During the occupied operational period of the building, the same loop of water is pumped through the tanks, transferring energy back in by melting the ice that was produced the night before and thereby discharging the tanks. This cools that loop down to the required operational temperature for comfort cooling, allowing that water to be pumped to the building loads. In this configuration, the chillers remain off during on-peak operation. While the demand charge still exists, it is now driven only by the energy needed to pump water through the tanks and to the building loads. The chillers remain off, meaning that 100% of their load has been shifted to off-peak periods.
The cost benefits of this design approach can be demonstrated by considering the operation of a high school campus in Florida, which introduced a thermal storage solution. The local utility rates included a demand charge of $14.20 per kW. By shifting 788 peak tons of cooling capacity via ice storage, 1,000 kW of peak demand from the chillers was also shifted to off-peak hours. This resulted in monthly savings during the peak summer cooling season of $14,200 (see Figure 2).
When considering the return on investment of such a design, it is key to note that most utilities welcome this shift in demand to their off-peak windows, so much so that many offer direct rebates to customers who employ this strategy. Depending on the building type and storage capacity installed, these rebates will typically cover between 50% and 100% of the delta in construction and procurement costs. In this case, the school district received a one-time rebate of $562,632 โ enough to entirely offset the added first cost of an ice-storage system versus a conventional chiller plant (see Figure 3).
Note that direct chilled water storage, in lieu of ice tanks, is also a viable thermal storage strategy and utilities often do not discriminate between the two.
However, direct storage of high volumes of chilled water requires significant real estate to accommodate a tank holding millions of gallons of water, which is often not feasible in a K-12 application. The initial construction costs are also several orders of magnitude higher versus ice storage, making direct storage a viable solution for vast campuses such as universities and theme parks or industrial applications where chilled water is used for process cooling as opposed to comfort cooling.

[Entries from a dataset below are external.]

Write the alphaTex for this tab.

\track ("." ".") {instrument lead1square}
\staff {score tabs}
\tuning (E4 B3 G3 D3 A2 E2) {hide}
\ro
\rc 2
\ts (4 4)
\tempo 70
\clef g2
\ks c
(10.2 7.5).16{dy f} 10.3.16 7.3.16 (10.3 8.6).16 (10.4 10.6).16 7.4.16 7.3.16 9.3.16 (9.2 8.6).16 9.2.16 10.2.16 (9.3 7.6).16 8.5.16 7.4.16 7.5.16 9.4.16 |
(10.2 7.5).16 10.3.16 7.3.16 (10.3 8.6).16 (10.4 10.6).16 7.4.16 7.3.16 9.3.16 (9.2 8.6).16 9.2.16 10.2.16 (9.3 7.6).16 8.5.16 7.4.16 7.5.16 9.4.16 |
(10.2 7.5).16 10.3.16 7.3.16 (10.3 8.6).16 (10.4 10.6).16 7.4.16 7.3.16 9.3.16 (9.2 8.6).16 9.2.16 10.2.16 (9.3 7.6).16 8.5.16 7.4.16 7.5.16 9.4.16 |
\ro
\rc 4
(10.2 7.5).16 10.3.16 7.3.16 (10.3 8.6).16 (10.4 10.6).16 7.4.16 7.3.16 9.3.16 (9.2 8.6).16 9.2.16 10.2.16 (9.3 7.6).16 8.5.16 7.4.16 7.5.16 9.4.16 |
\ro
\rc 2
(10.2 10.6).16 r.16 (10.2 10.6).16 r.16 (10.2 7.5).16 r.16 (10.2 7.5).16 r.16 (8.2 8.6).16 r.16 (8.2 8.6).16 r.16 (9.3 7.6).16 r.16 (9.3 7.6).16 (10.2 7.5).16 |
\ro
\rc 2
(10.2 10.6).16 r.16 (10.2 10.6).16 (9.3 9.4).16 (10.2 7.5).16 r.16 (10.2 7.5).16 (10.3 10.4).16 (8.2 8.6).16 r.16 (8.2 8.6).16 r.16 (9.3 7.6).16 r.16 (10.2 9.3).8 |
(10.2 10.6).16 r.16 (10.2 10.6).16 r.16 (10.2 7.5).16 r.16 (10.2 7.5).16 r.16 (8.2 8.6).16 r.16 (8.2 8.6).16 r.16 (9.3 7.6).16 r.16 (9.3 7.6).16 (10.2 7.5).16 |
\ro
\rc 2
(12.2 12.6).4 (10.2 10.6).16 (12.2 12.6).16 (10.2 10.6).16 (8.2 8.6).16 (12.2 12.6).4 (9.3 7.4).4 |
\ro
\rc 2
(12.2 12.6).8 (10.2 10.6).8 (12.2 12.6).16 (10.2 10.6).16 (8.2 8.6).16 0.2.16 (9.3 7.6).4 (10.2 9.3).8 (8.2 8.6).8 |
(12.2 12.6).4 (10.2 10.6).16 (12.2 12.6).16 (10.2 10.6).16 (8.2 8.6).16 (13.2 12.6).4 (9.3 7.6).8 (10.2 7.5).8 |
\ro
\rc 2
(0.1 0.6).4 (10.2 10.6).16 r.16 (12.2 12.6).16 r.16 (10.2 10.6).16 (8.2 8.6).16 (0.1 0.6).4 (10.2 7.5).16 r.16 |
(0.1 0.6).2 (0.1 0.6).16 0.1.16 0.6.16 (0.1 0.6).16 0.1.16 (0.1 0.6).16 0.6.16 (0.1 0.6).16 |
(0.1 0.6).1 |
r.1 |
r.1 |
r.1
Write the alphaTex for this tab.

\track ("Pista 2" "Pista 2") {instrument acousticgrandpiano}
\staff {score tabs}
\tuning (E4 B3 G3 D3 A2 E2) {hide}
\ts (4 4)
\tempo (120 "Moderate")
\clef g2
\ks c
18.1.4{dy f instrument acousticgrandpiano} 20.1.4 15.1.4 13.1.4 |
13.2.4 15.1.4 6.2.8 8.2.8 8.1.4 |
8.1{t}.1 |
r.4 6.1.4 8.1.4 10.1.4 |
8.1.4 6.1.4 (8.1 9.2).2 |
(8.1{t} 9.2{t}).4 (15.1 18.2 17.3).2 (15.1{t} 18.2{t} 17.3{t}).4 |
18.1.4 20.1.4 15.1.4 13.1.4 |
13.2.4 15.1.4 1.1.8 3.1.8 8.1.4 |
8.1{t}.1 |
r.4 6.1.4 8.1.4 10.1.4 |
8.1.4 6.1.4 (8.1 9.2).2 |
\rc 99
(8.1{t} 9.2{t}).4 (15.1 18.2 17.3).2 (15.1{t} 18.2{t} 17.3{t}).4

Thermal storage as a first-line solution
While serving as a mechanism to lower operational costs, adding ice storage tanks to an HVAC system now may serve to future-proof it to handle ongoing challenges. While originally invented to shift cooling loads, the next generation of advanced, eco-friendly HVAC systems will employ ice tank technology to facilitate heating. As the push to eliminate the combustion of hydrocarbon-based fuels for heating grows, HVAC manufacturers are developing solutions that employ classic water-cooled chillers to serve as heating sources.
Rather than using a cooling tower to reject heat produced by a chiller to the atmosphere, this energy can be used to heat a building directly. With the chiller now acting as a heater, the chilled water side of the system can be tied to ice storage tanks. The system builds ice to heat the space. Heat pumps can then melt the ice to cool the space. In such a configuration, what was once an ice tank is now a thermal battery. With cost savings, energy efficiency and application of green building concepts becoming paramount to building operators, engineers must begin to consider thermal storage as a first-line solution rather than a niche application.